LOD integration - crosswalks between different systems (e.g., MusicBrainz trusts Discogs).

In answer to a question: storing the audio fingerprint data, and hope to eventually contribute it back to the larger community.

Avalon at a Crossroads: From Collaboration to Community

Jon W. Dunn, Evviva Weinraub

Avalon developed by Indiana University & Northwesten; at least 6 other adopters, but no path to contribute back.

Why Avalon?

  • Existing repositories don’t work well for time-based media: download vs. streaming server; access controls are problematic within streaming servers; time-based navigation. Conflict between long-term preservation support & library metadata and short-term access.
  • Existing media systems don’t work well with repositories

Avalon is very much a Hydra head, and makes use of other Ruby gems. Avalon is still Fedora 3 based, but Fedora 4 is around the corner.

Faceted browse & search via blacklight; javascript media player chosen for accessibility and compatibility; not straight HTML5/HTTP delivery for content. Relatively new feature: navigate by structure, e.g. chapters within a video. The player is embeddable in other contexts; media content management solution for reuse, e.g. Omeka plugin. Includes a backend interface for ingesting & managing content, segmenting permissions and users by collection. Multiple paths for ingest, including a new REST API in the 5.0 release. Metadata is MODS-based, media oriented in the choice of fields are available (can be customized). Structural metadata and access controls can also be edited. Version 5.0 adds: playlists, using same basic model as Blacklight bookmarks and folders. Search improvements, accessibilty for ingest and delivery of captions.

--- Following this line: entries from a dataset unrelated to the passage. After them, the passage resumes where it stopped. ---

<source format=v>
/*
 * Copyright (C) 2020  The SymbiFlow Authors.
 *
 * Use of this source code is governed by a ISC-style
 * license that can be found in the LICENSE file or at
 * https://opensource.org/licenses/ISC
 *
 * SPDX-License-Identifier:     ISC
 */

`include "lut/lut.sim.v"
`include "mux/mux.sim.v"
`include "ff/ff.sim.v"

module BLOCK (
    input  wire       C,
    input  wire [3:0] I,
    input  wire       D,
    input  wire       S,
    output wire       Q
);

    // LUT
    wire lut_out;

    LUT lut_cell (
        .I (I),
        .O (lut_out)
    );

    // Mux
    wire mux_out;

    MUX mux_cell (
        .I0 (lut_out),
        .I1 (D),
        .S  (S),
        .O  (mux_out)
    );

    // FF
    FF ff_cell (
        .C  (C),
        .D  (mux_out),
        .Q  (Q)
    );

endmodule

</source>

Use cases: archival film, media in archival collections, online exhibits, online publishing (e.g. with university press), licensed video shared by a consortium; learning management system, access to content from mass audiovisual digitization.

Avalon 6.0 ~ October 2016; feature parity with 5.0 but running on Fedora 4 (not PCDM, direct port of current models).

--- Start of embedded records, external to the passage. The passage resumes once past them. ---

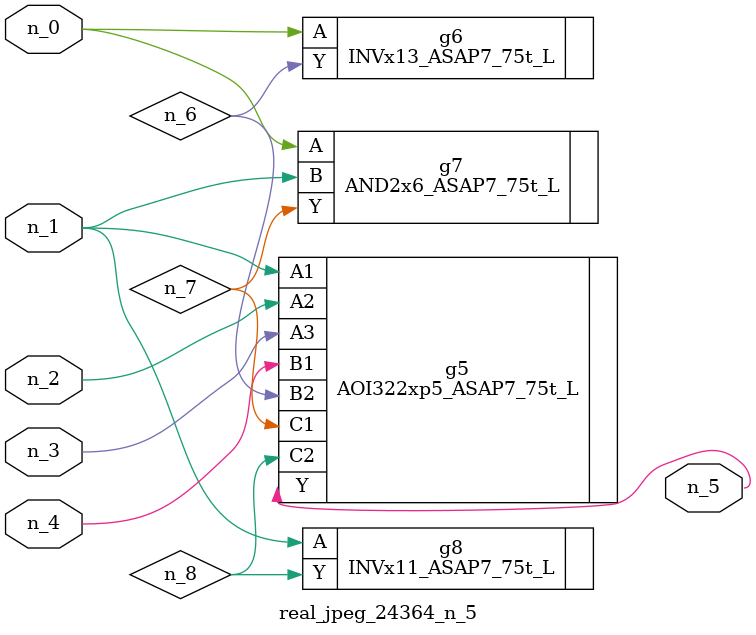
<source format=v>
module real_jpeg_24364_n_5 (n_4, n_0, n_1, n_2, n_3, n_5);

input n_4;
input n_0;
input n_1;
input n_2;
input n_3;

output n_5;

wire n_8;
wire n_6;
wire n_7;

INVx13_ASAP7_75t_L g6 ( 
.A(n_0),
.Y(n_6)
);

AND2x6_ASAP7_75t_L g7 ( 
.A(n_0),
.B(n_1),
.Y(n_7)
);

AOI322xp5_ASAP7_75t_L g5 ( 
.A1(n_1),
.A2(n_2),
.A3(n_3),
.B1(n_4),
.B2(n_6),
.C1(n_7),
.C2(n_8),
.Y(n_5)
);

INVx11_ASAP7_75t_L g8 ( 
.A(n_1),
.Y(n_8)
);


endmodule
</source>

Future development strategies: piloting software as a service deployment model; refactoring Avalon code into modular components that can be more easily installed or reused - 7.0 Winter 2017, but this is a major shift so it can integrate with existing Hydra implementations.

HydraDAM2: Repository Challenges and Solutions for Large Media Files

Karen Cariani, Jon W. Dunn

WGBH extensive content, mostly video and audio and much of it large. Newer content is even bigger (4K scans); similar descriptive metadata for a large number of files. Storage dependent on frequency of access and bandwidth capability.

HydraDAM1 was based on Sufia & Fedora 3; added bulk ingest, bulk edit, characterization of files, transcoding. Issues with the workflow and pipeline, bottlenecks; easier/faster to process first before ingest.

Indiana University is using HydraDAM2 for preservation and Avalon for access; two repositories running side by side.

HydraDAM2 - update to Fedora 4, new content models; multiple options for handling storage; testing large files and high-throughput workflows.

WGBH accessing preservation file is easier to pull a tape from the vault than to move across the network. Not storing preservation files in Fedora; just storing the location of files on LTO tap; IU stores a URL that redirects to the files.

Why not in Fedora?

  • files are big
  • costly in terms of performance to push in & out of Fedora; more cost effective to put them on tape
  • considered federation or projection, but that’s now deprecated
  • volumes (petabytes) of data that are just too big and costly to put on disk

Storing media files in either in LTO tape or in hierarchical storage system. Asynchronous storage proxy as an interface to the storage. The rails application has to be aware that content is not immediately available so it can provide appropriate user actions.